Transcribed page text
/---

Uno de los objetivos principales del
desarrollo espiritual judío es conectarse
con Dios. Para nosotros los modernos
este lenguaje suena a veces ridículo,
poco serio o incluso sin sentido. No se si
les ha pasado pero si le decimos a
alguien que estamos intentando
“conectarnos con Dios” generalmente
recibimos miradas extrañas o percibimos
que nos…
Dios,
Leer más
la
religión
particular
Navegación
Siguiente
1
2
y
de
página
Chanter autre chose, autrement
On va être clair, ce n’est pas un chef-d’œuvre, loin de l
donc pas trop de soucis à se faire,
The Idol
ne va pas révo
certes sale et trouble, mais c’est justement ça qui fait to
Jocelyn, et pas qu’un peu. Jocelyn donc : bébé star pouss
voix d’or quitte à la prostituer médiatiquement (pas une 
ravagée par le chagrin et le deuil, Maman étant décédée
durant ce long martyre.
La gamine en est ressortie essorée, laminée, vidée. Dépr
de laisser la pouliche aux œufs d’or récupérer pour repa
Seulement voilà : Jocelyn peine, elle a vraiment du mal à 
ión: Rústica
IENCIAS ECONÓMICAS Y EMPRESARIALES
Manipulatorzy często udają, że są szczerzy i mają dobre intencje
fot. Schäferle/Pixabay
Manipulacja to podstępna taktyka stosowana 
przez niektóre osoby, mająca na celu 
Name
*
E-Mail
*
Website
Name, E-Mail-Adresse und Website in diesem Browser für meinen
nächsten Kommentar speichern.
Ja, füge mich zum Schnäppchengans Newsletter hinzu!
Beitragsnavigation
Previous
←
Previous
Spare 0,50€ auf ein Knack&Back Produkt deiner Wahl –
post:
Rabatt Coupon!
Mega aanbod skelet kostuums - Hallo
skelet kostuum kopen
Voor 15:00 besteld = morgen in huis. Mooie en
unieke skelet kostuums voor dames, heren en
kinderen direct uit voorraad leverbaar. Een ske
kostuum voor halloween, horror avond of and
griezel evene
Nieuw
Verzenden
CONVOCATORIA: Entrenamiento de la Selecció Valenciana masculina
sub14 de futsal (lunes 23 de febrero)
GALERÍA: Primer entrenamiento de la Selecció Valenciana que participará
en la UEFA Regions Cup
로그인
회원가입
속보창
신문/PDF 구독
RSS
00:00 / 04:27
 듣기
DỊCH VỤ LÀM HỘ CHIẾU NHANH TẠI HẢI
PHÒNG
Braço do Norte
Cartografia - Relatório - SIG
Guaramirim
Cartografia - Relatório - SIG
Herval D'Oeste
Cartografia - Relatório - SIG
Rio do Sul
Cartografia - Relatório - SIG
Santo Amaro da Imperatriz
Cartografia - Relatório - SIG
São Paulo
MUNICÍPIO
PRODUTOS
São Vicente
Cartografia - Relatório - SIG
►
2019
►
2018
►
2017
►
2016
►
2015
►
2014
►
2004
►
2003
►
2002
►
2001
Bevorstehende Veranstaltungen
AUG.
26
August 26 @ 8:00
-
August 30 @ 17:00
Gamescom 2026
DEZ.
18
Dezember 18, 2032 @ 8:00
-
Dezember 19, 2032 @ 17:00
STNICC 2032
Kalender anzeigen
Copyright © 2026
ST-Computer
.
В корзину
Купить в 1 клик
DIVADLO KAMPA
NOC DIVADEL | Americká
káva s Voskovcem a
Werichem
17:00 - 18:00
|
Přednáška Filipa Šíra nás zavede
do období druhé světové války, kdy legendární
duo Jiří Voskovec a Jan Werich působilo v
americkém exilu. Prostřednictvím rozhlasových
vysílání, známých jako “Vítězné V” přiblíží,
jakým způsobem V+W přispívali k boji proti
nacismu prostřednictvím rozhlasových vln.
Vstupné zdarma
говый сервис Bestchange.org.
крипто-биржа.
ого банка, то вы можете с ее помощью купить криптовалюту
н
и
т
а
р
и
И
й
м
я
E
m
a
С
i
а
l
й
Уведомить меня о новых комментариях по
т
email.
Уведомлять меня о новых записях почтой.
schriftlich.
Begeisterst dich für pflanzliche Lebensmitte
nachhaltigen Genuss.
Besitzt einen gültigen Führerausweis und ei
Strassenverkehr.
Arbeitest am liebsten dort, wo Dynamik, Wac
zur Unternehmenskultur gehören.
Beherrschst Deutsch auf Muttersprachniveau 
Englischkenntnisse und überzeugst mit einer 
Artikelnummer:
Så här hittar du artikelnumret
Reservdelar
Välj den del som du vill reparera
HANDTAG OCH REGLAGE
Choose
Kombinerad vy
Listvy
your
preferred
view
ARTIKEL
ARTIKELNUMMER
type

\---

- _Your instructions_
Copy out every line of the transcribed page text above, character for character.

- _Worked solution_
Uno de los objetivos principales del
desarrollo espiritual judío es conectarse
con Dios. Para nosotros los modernos
este lenguaje suena a veces ridículo,
poco serio o incluso sin sentido. No se si
les ha pasado pero si le decimos a
alguien que estamos intentando
“conectarnos con Dios” generalmente
recibimos miradas extrañas o percibimos
que nos…
Dios,
Leer más
la
religión
particular
Navegación
Siguiente
1
2
y
de
página
Chanter autre chose, autrement
On va être clair, ce n’est pas un chef-d’œuvre, loin de l
donc pas trop de soucis à se faire,
The Idol
ne va pas révo
certes sale et trouble, mais c’est justement ça qui fait to
Jocelyn, et pas qu’un peu. Jocelyn donc : bébé star pouss
voix d’or quitte à la prostituer médiatiquement (pas une 
ravagée par le chagrin et le deuil, Maman étant décédée
durant ce long martyre.
La gamine en est ressortie essorée, laminée, vidée. Dépr
de laisser la pouliche aux œufs d’or récupérer pour repa
Seulement voilà : Jocelyn peine, elle a vraiment du mal à 
ión: Rústica
IENCIAS ECONÓMICAS Y EMPRESARIALES
Manipulatorzy często udają, że są szczerzy i mają dobre intencje
fot. Schäferle/Pixabay
Manipulacja to podstępna taktyka stosowana 
przez niektóre osoby, mająca na celu 
Name
*
E-Mail
*
Website
Name, E-Mail-Adresse und Website in diesem Browser für meinen
nächsten Kommentar speichern.
Ja, füge mich zum Schnäppchengans Newsletter hinzu!
Beitragsnavigation
Previous
←
Previous
Spare 0,50€ auf ein Knack&Back Produkt deiner Wahl –
post:
Rabatt Coupon!
Mega aanbod skelet kostuums - Hallo
skelet kostuum kopen
Voor 15:00 besteld = morgen in huis. Mooie en
unieke skelet kostuums voor dames, heren en
kinderen direct uit voorraad leverbaar. Een ske
kostuum voor halloween, horror avond of and
griezel evene
Nieuw
Verzenden
CONVOCATORIA: Entrenamiento de la Selecció Valenciana masculina
sub14 de futsal (lunes 23 de febrero)
GALERÍA: Primer entrenamiento de la Selecció Valenciana que participará
en la UEFA Regions Cup
로그인
회원가입
속보창
신문/PDF 구독
RSS
00:00 / 04:27
 듣기
DỊCH VỤ LÀM HỘ CHIẾU NHANH TẠI HẢI
PHÒNG
Braço do Norte
Cartografia - Relatório - SIG
Guaramirim
Cartografia - Relatório - SIG
Herval D'Oeste
Cartografia - Relatório - SIG
Rio do Sul
Cartografia - Relatório - SIG
Santo Amaro da Imperatriz
Cartografia - Relatório - SIG
São Paulo
MUNICÍPIO
PRODUTOS
São Vicente
Cartografia - Relatório - SIG
►
2019
►
2018
►
2017
►
2016
►
2015
►
2014
►
2004
►
2003
►
2002
►
2001
Bevorstehende Veranstaltungen
AUG.
26
August 26 @ 8:00
-
August 30 @ 17:00
Gamescom 2026
DEZ.
18
Dezember 18, 2032 @ 8:00
-
Dezember 19, 2032 @ 17:00
STNICC 2032
Kalender anzeigen
Copyright © 2026
ST-Computer
.
В корзину
Купить в 1 клик
DIVADLO KAMPA
NOC DIVADEL | Americká
káva s Voskovcem a
Werichem
17:00 - 18:00
|
Přednáška Filipa Šíra nás zavede
do období druhé světové války, kdy legendární
duo Jiří Voskovec a Jan Werich působilo v
americkém exilu. Prostřednictvím rozhlasových
vysílání, známých jako “Vítězné V” přiblíží,
jakým způsobem V+W přispívali k boji proti
nacismu prostřednictvím rozhlasových vln.
Vstupné zdarma
говый сервис Bestchange.org.
крипто-биржа.
ого банка, то вы можете с ее помощью купить криптовалюту
н
и
т
а
р
и
И
й
м
я
E
m
a
С
i
а
l
й
Уведомить меня о новых комментариях по
т
email.
Уведомлять меня о новых записях почтой.
schriftlich.
Begeisterst dich für pflanzliche Lebensmitte
nachhaltigen Genuss.
Besitzt einen gültigen Führerausweis und ei
Strassenverkehr.
Arbeitest am liebsten dort, wo Dynamik, Wac
zur Unternehmenskultur gehören.
Beherrschst Deutsch auf Muttersprachniveau 
Englischkenntnisse und überzeugst mit einer 
Artikelnummer:
Så här hittar du artikelnumret
Reservdelar
Välj den del som du vill reparera
HANDTAG OCH REGLAGE
Choose
Kombinerad vy
Listvy
your
preferred
view
ARTIKEL
ARTIKELNUMMER
type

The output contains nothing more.